Neglect the value $1$ in the above expression due to the too high value of $n$.

  $\Delta r=\frac{2n{\hslash }^2}{G{M}_S{M}_E^2}$

Conclusion:

Substitute $6.67\times {10}^{-11}\text{N}\cdot {\text{m}}^{\text{2}}/{\text{kg}}^{\text{2}}$ for $G$, $1.99\times {10}^{30}\text{kg}$ for $M_S$, $1.496\times {10}^{11}\text{m}$ for $r$, $5.98\times {10}^{24}\text{kg}$ for $M_E$, $1.055\times {10}^{-34}\text{ J}\cdot \text{s}$ for $\hslash$ , and $2.53\times {10}^{74}$ for $n$ in the above equation to find $\Delta r$.

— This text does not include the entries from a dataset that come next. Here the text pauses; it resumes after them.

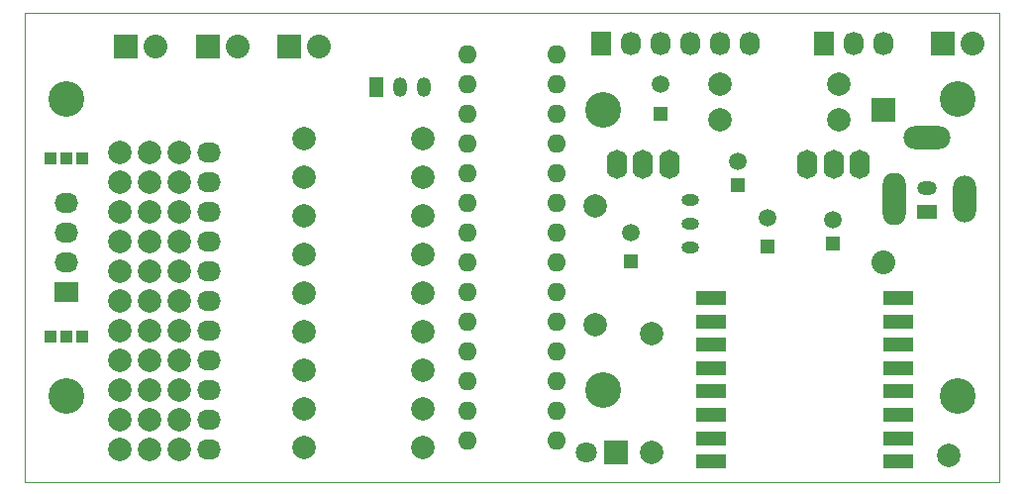
<source format=gbr>
G04 #@! TF.FileFunction,Soldermask,Top*
%FSLAX46Y46*%
G04 Gerber Fmt 4.6, Leading zero omitted, Abs format (unit mm)*
G04 Created by KiCad (PCBNEW 4.0.5+dfsg1-4~bpo8+1) date Wed Apr 26 23:39:42 2017*
%MOMM*%
%LPD*%
G01*
G04 APERTURE LIST*
%ADD10C,0.100000*%
%ADD11R,2.032000X1.727200*%
%ADD12O,2.032000X1.727200*%
%ADD13R,1.000000X1.000000*%
%ADD14R,1.727200X2.032000*%
%ADD15O,1.727200X2.032000*%
%ADD16R,1.699260X1.198880*%
%ADD17O,1.699260X1.198880*%
%ADD18O,4.000500X1.998980*%
%ADD19O,1.998980X4.000500*%
%ADD20O,1.998980X4.500880*%
%ADD21R,1.198880X1.699260*%
%ADD22O,1.198880X1.699260*%
%ADD23R,2.032000X2.032000*%
%ADD24O,2.032000X2.032000*%
%ADD25R,2.500000X1.200000*%
%ADD26R,2.000000X2.000000*%
%ADD27C,1.800000*%
%ADD28R,1.300000X1.300000*%
%ADD29C,1.500000*%
%ADD30O,1.500000X1.000000*%
%ADD31C,1.998980*%
%ADD32C,2.000000*%
%ADD33C,3.048000*%
%ADD34O,1.747520X2.499360*%
%ADD35O,1.600000X1.600000*%
G04 APERTURE END LIST*
D10*
X219456000Y-140716000D02*
X136144000Y-140716000D01*
X219456000Y-100584000D02*
X219456000Y-140716000D01*
X136144000Y-100584000D02*
X219456000Y-100584000D01*
X136144000Y-140716000D02*
X136144000Y-100584000D01*
D11*
X139700000Y-124460000D03*
D12*
X139700000Y-121920000D03*
X139700000Y-119380000D03*
X139700000Y-116840000D03*
D13*
X141050000Y-113030000D03*
X138350000Y-113030000D03*
X139700000Y-113030000D03*
D14*
X204470000Y-103251000D03*
D15*
X207010000Y-103251000D03*
X209550000Y-103251000D03*
D16*
X213233000Y-117602000D03*
D17*
X213233000Y-115600480D03*
D18*
X213233000Y-111252000D03*
D19*
X216484200Y-116552980D03*
D20*
X210482180Y-116552980D03*
D21*
X166149020Y-106934000D03*
D22*
X168181020Y-106934000D03*
X170213020Y-106934000D03*
D23*
X209550000Y-108920000D03*
D24*
X209550000Y-121920000D03*
D25*
X194820000Y-125000000D03*
X194820000Y-127000000D03*
X194820000Y-129000000D03*
X194820000Y-131000000D03*
X194820000Y-133000000D03*
X194820000Y-135000000D03*
X194820000Y-137000000D03*
X194820000Y-139000000D03*
X210820000Y-139000000D03*
X210820000Y-137000000D03*
X210820000Y-135000000D03*
X210820000Y-133000000D03*
X210820000Y-131000000D03*
X210820000Y-129000000D03*
X210820000Y-127000000D03*
X210820000Y-125000000D03*
D26*
X186690000Y-138176000D03*
D27*
X184150000Y-138176000D03*
D28*
X205232000Y-120364000D03*
D29*
X205232000Y-118332000D03*
D28*
X199644000Y-120610000D03*
D29*
X199644000Y-118110000D03*
D30*
X193040000Y-118618000D03*
X193040000Y-120650000D03*
X193040000Y-116586000D03*
D31*
X170180000Y-124587000D03*
X160020000Y-124587000D03*
D32*
X149352000Y-115062000D03*
X144272000Y-112539629D03*
X146812000Y-112522000D03*
X149352000Y-112522000D03*
D12*
X151892000Y-115062000D03*
X151892000Y-117602000D03*
X151892000Y-120142000D03*
X151892000Y-122682000D03*
X151892000Y-125222000D03*
X151892000Y-127762000D03*
X151892000Y-130302000D03*
X151892000Y-132842000D03*
X151892000Y-137922000D03*
X151892000Y-135382000D03*
X151892000Y-112522000D03*
D32*
X146812000Y-115062000D03*
X144272000Y-115062000D03*
X146812000Y-117602000D03*
X144272000Y-117602000D03*
X149352000Y-120159629D03*
X149352000Y-122699629D03*
X149352000Y-125239629D03*
X149352000Y-117602000D03*
X146812000Y-122682000D03*
X146812000Y-120142000D03*
X144272000Y-125222000D03*
X146812000Y-125222000D03*
X144272000Y-120142000D03*
X144272000Y-122682000D03*
X146812000Y-132859629D03*
X146812000Y-137939629D03*
X144272000Y-135399629D03*
X144272000Y-132859629D03*
X144272000Y-137939629D03*
X146812000Y-135399629D03*
X144272000Y-127762000D03*
X144272000Y-130302000D03*
X146812000Y-127762000D03*
X149352000Y-130319629D03*
X146812000Y-130319629D03*
X149352000Y-127779629D03*
X149352000Y-132859629D03*
X149352000Y-137939629D03*
X149352000Y-135399629D03*
D33*
X139700000Y-133350000D03*
X139700000Y-107950000D03*
X215900000Y-107950000D03*
X215900000Y-133350000D03*
X185547000Y-132905500D03*
X185534300Y-108915200D03*
D31*
X160020000Y-121285000D03*
X170180000Y-121285000D03*
X160020000Y-117983000D03*
X170180000Y-117983000D03*
X160020000Y-131191000D03*
X170180000Y-131191000D03*
X160020000Y-127889000D03*
X170180000Y-127889000D03*
X160020000Y-137795000D03*
X170180000Y-137795000D03*
X160020000Y-134493000D03*
X170180000Y-134493000D03*
X205740000Y-109728000D03*
X195580000Y-109728000D03*
X160020000Y-111379000D03*
X170180000Y-111379000D03*
X160020000Y-114681000D03*
X170180000Y-114681000D03*
D23*
X158750000Y-103505000D03*
D24*
X161290000Y-103505000D03*
D23*
X151765000Y-103505000D03*
D24*
X154305000Y-103505000D03*
D23*
X144780000Y-103505000D03*
D24*
X147320000Y-103505000D03*
D31*
X189738000Y-128016000D03*
X189738000Y-138176000D03*
X184912000Y-117094000D03*
X184912000Y-127254000D03*
X205740000Y-106680000D03*
X195580000Y-106680000D03*
D14*
X185420000Y-103251000D03*
D15*
X187960000Y-103251000D03*
X190500000Y-103251000D03*
X193040000Y-103251000D03*
X195580000Y-103251000D03*
X198120000Y-103251000D03*
D32*
X215138000Y-138430000D03*
D34*
X186728100Y-113538000D03*
X188976000Y-113538000D03*
X191223900Y-113538000D03*
X203022200Y-113538000D03*
X205270100Y-113538000D03*
X207518000Y-113538000D03*
D35*
X173990000Y-104140000D03*
X173990000Y-106680000D03*
X173990000Y-109220000D03*
X173990000Y-111760000D03*
X173990000Y-114300000D03*
X173990000Y-116840000D03*
X173990000Y-119380000D03*
X173990000Y-121920000D03*
X173990000Y-124460000D03*
X173990000Y-127000000D03*
X173990000Y-129540000D03*
X173990000Y-132080000D03*
X173990000Y-134620000D03*
X173990000Y-137160000D03*
X181610000Y-137160000D03*
X181610000Y-134620000D03*
X181610000Y-132080000D03*
X181610000Y-129540000D03*
X181610000Y-127000000D03*
X181610000Y-124460000D03*
X181610000Y-121920000D03*
X181610000Y-119380000D03*
X181610000Y-116840000D03*
X181610000Y-114300000D03*
X181610000Y-111760000D03*
X181610000Y-109220000D03*
X181610000Y-106680000D03*
X181610000Y-104140000D03*
D28*
X187960000Y-121880000D03*
D29*
X187960000Y-119380000D03*
D28*
X190500000Y-109220000D03*
D29*
X190500000Y-106720000D03*
D28*
X197104000Y-115316000D03*
D29*
X197104000Y-113284000D03*
D13*
X141050000Y-128270000D03*
X138350000Y-128270000D03*
X139700000Y-128270000D03*
D23*
X214630000Y-103251000D03*
D24*
X217170000Y-103251000D03*
M02*

</source>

  $\begin{array}{c}\Delta r=\frac{2\left(2.53\times {10}^{74}\right){\left(1.055\times {10}^{-34}\text{ J}\cdot \text{s}\right)}^2}{\left(6.67\times {10}^{-11}\text{N}\cdot {\text{m}}^{\text{2}}/{\text{kg}}^{\text{2}}\right)\left(1.99\times {10}^{30}\text{kg}\right)\left(5.98\times {10}^{24}\text{kg}\right)}\\ =1.18\times {10}^{-63}\text{ m}\end{array}$

Therefore, the distance between orbits corresponding to quantum number $n$ and $n+1$ is $1.18\times {10}^{-63}\text{ m}$.

(d)

To determine

Importance of results obtained part (b) and (c).

Answer to Problem 76AP

Since the separation between orbits is too small in comparison with the radii of atomic nuclie, it is impossible to observe the quantized orbits of Earth.

Explanation of Solution

The result obtained in part (c) is $1.18\times {10}^{-63}\text{ m}$. The average radius of an atomic nuclei is ${10}^{-15}\text{m}$. It can be seen that the value $1.18\times {10}^{-63}\text{ m}$ is too smaller than ${10}^{-15}\text{m}$, practically it is quite difficult to observe the individual orbits.

Therefore, since the separation between orbits is too small in comparison with the radii of atomic nuclie, it is impossible to observe the quantized orbits of Earth.